Curcuma
MR23016
Eri silk | Home reared | Handspun | Handwoven | Natural dyed | Patchwork | Shawl
This is a double sided shawl.
1) Home reared Eri silkworms make their cocoons. The rearer collects those cocoons and hands them over to the yarn spinner.
2) The yarn spinner boils (degumming), washes, flattens the cocoons into fibre cakes. The fibre cakes are then mounted on a light wood stick to start the hand spinning of this fibre based silk. No charkha, no mechanised equipment, just a gentle dance of hands twisting the yarn while pulling them from their condensed form in the cocoon. A stone weight spindle keeps turning as the spinner keeps twisting the fibre. When sufficient amount of yarn has been spun, it is rolled into hanks and sent to the weaver.
3) Weaving is primarily woman’s domain in Assam, where the traditional throw shuttle looms are mounted between four pillars dug solid into the flat mud ground. Eri silk’s hand spun fibre involves an intricate warping process. This delicately slub yarn is more or less irregular in size leading to a completely manual process of heddle-making and yarn joining. At no point, the weaver can loose their attention for gentleness while weaving this yarn.
If the yarn is dyed first then the woven fabric is ready at this stage. If the fabric is to be dyed directly, then after weaving, fabric is ready to be sent for the next stage that is dyeing.

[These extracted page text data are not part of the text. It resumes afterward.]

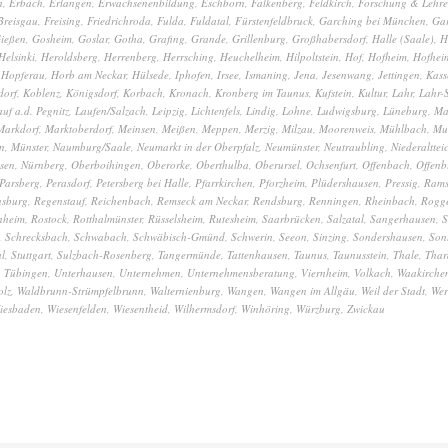
n
,
Erbach
,
Erlangen
,
Erwachsenenbildung
,
Eschborn
,
Falkenberg
,
Feldkirch
,
Forschung & Lehre
Breisgau
,
Freising
,
Friedrichroda
,
Fulda
,
Fuldatal
,
Fürstenfeldbruck
,
Garching bei München
,
Gar
ießen
,
Gosheim
,
Goslar
,
Gotha
,
Grafing
,
Grande
,
Grillenburg
,
Großhabersdorf
,
Halle (Saale)
,
H
Helsinki
,
Heroldsberg
,
Herrenberg
,
Herrsching
,
Heuchelheim
,
Hilpoltstein
,
Hof
,
Hofheim
,
Hofhei
,
Hopferau
,
Horb am Neckar
,
Hülsede
,
Iphofen
,
Irsee
,
Ismaning
,
Jena
,
Jesenwang
,
Jettingen
,
Kass
dorf
,
Koblenz
,
Königsdorf
,
Korbach
,
Kronach
,
Kronberg im Taunus
,
Kufstein
,
Kultur
,
Lahr
,
Lahr-
auf a.d. Pegnitz
,
Laufen/Salzach
,
Leipzig
,
Lichtenfels
,
Lindig
,
Lohne
,
Ludwigsburg
,
Lüneburg
,
Ma
Markdorf
,
Marktoberdorf
,
Meinsen
,
Meißen
,
Meppen
,
Merzig
,
Milzau
,
Moorenweis
,
Mühlbach
,
Mu
n
,
Münster
,
Naumburg/Saale
,
Neumarkt in der Oberpfalz
,
Neumünster
,
Neutraubling
,
Niederalttei
sen
,
Nürnberg
,
Oberboihingen
,
Oberorke
,
Oberthulba
,
Oberursel
,
Ochsenfurt
,
Offenbach
,
Offenb
Parsberg
,
Perasdorf
,
Petersberg bei Halle
,
Pfarrkirchen
,
Pforzheim
,
Plüdershausen
,
Pressig
,
Ram
nsburg
,
Regenstauf
,
Reichenbach
,
Remseck am Neckar
,
Rendsburg
,
Renningen
,
Rheinbach
,
Rogg
nheim
,
Rostock
,
Rotthalmünster
,
Rüsselsheim
,
Rutesheim
,
Saarbrücken
,
Salzatal
,
Sangerhausen
,
S
,
Schrecksbach
,
Schwabach
,
Schwäbisch-Gmünd
,
Schwerin
,
Seeon
,
Sinzing
,
Sondershausen
,
Son
al
,
Stuttgart
,
Sulzbach-Rosenberg
,
Tangermünde
,
Tattenhausen
,
Taunus
,
Taunusstein
,
Thale
,
Thar
,
Tübingen
,
Unterhausen
,
Unternehmen
,
Unternehmensberatung
,
Viernheim
,
Volkach
,
Waakirchen
olz
,
Waldbrunn-Strümpfelbrunn
,
Walternienburg
,
Wangen
,
Wangen im Allgäu
,
Weil der Stadt
,
Wer
iesbaden
,
Wiesenfelden
,
Wiesentheid
,
Wilhermsdorf
,
Winhöring
,
Würzburg
,
Zwickau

4) Eri Silk being a protein fibre absorbs most natural dyes. For this shawl, we have used Turmeric as the main dye source. Once the dye vat is ready, the fabric is dipped in the vat. Depending upon the number of dips, the shades of Turmeric can vary from lightest to deepest. Turmeric compositions with Natural ivory gives the shaded denim like shaded look.
Handspun, handwoven, natural dyed Eri silk is now ready.
5) Upon reaching Punjab from Assam, the smallest strips and scraps of Eri silk are bound together and turned into asymmetrical patchwork.
Every step demands a special skill. No machine, no chemicals, no industrial intervention to speed up the process. Just the slowness that is prerequisite to a hand craft.
Curcuma is one of a kind textile designed to highlight a unique coming together of various techniques and creativity of handcraft. This design will not be recreated.